##### Input records
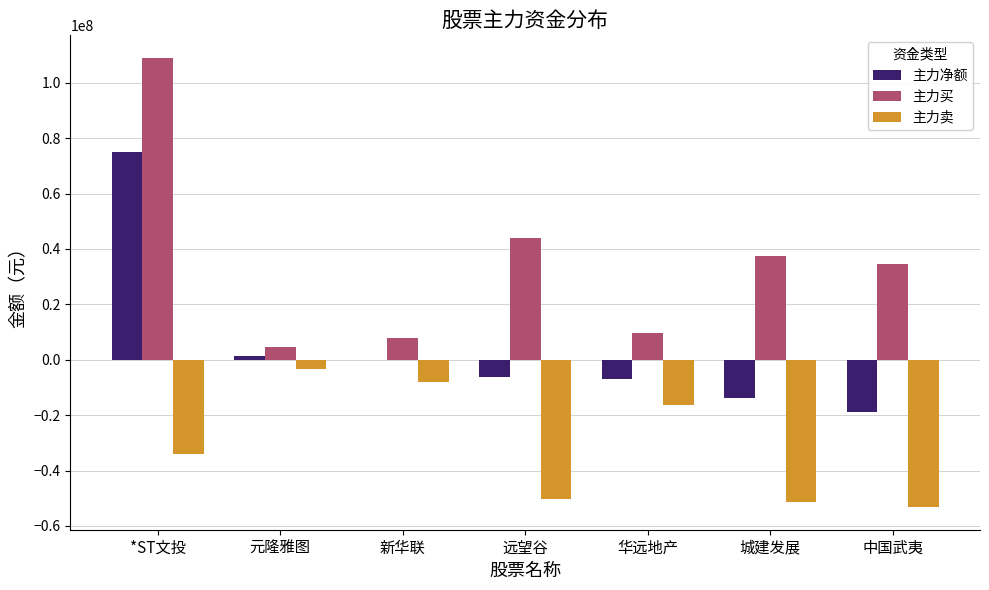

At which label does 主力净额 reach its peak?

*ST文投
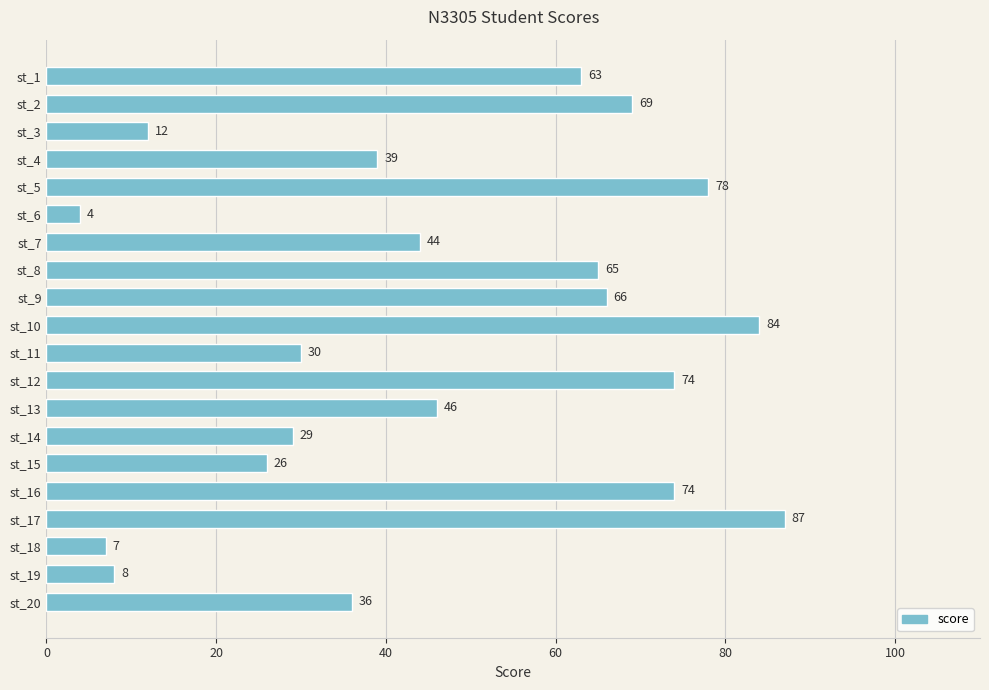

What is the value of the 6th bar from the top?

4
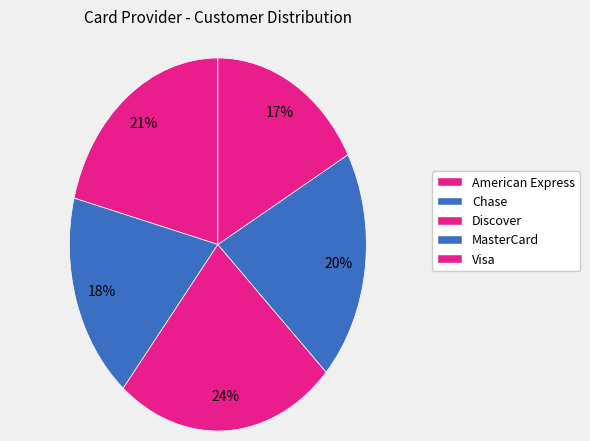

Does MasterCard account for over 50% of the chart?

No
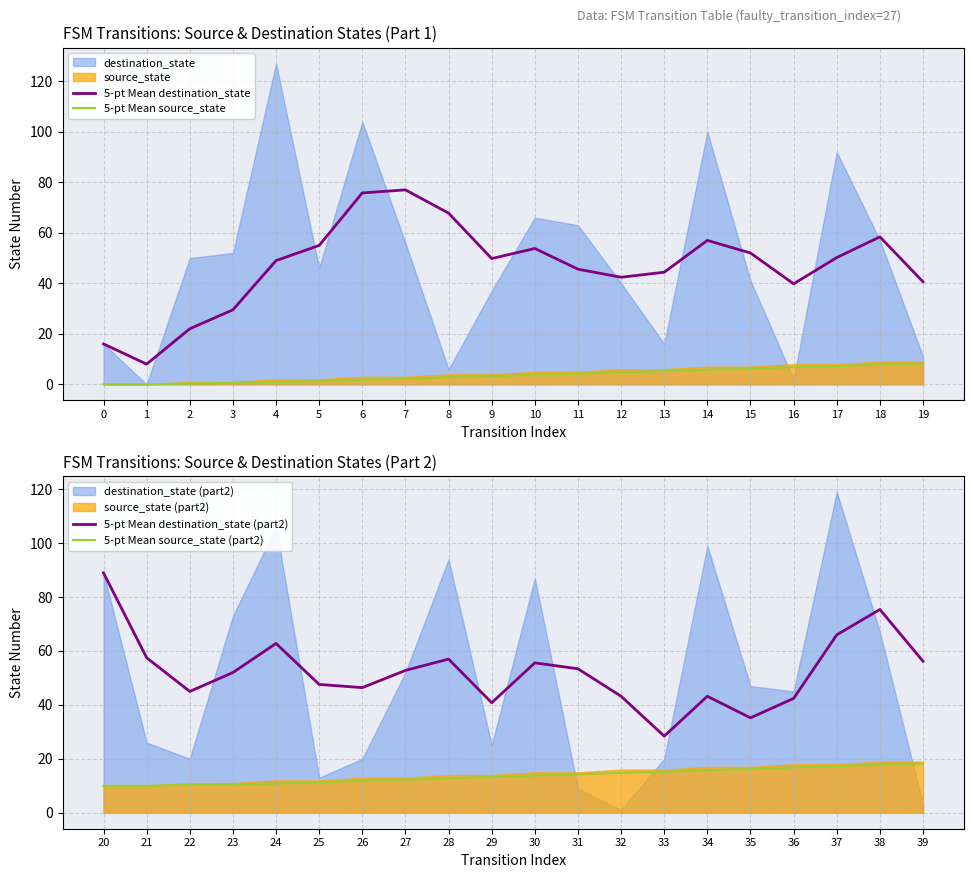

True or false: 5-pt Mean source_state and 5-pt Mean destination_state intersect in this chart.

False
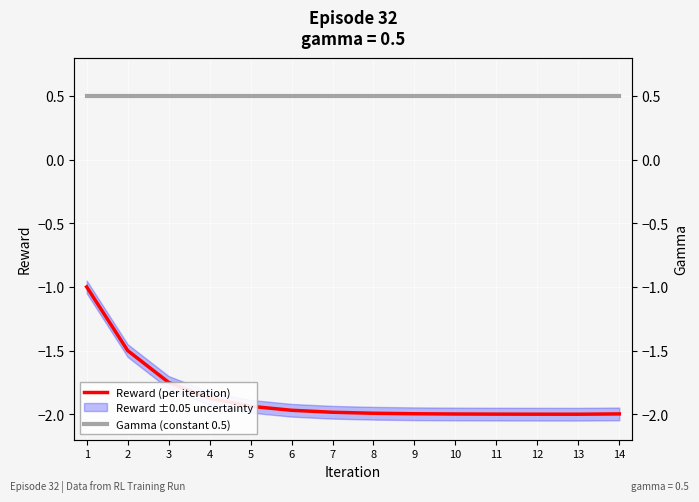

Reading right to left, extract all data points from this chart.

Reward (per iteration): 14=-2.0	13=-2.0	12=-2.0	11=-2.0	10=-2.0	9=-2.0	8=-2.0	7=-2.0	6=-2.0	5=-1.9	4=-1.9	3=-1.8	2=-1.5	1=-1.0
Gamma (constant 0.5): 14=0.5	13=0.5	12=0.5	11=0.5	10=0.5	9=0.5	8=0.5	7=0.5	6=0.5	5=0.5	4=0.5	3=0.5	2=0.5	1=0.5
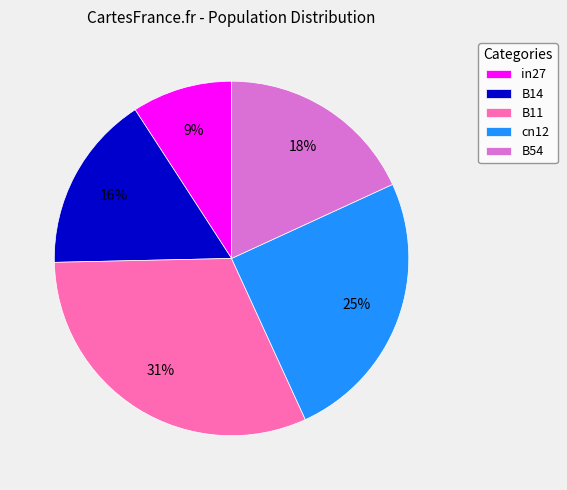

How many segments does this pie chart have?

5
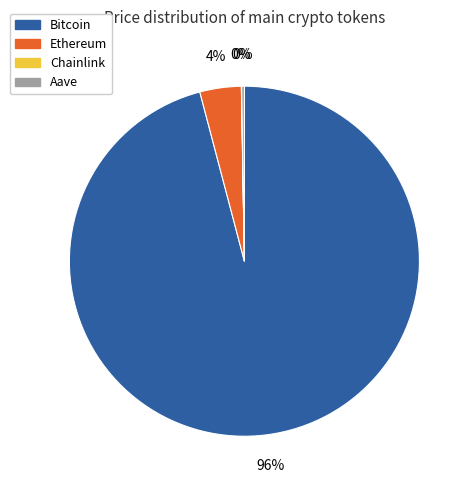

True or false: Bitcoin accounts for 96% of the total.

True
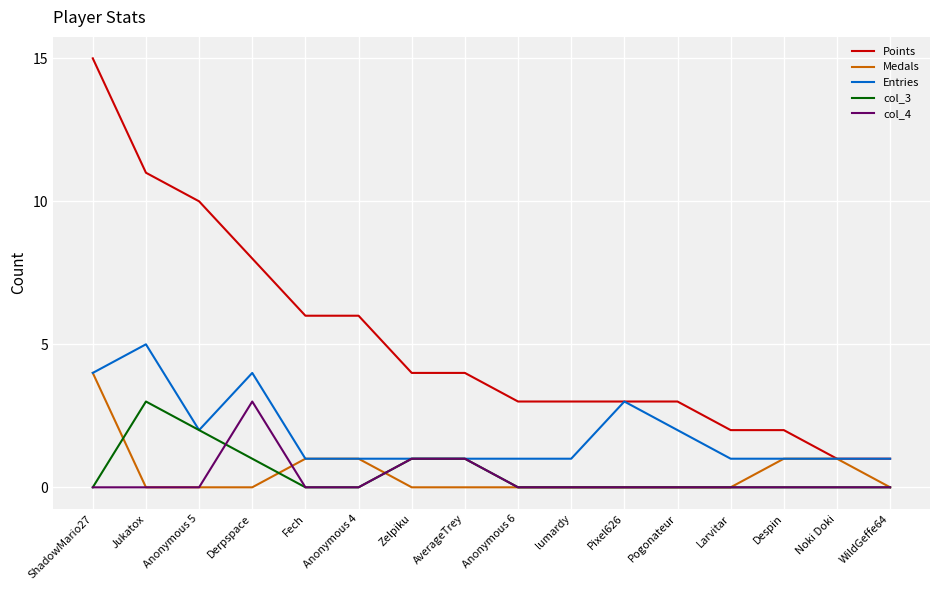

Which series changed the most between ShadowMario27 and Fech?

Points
##########
- **The task**
Reformat the records as a Markdown table with the columns "Row" and "Line", starting at the beginning of the records and ending at the line that contains "Reading right to", both included. Number each line in the Row column, and leave out blank lines and the pictures.

- **Response area**
| Row | Line |
|---|---|
| 1 | At which label does 主力净额 reach its peak? |
| 2 | *ST文投 |
| 3 | What is the value of the 6th bar from the top? |
| 4 | 4 |
| 5 | Does MasterCard account for over 50% of the chart? |
| 6 | No |
| 7 | True or false: 5-pt Mean source_state and 5-pt Mean destination_state intersect in this chart. |
| 8 | False |
| 9 | Reading right to left, extract all data points from this chart. |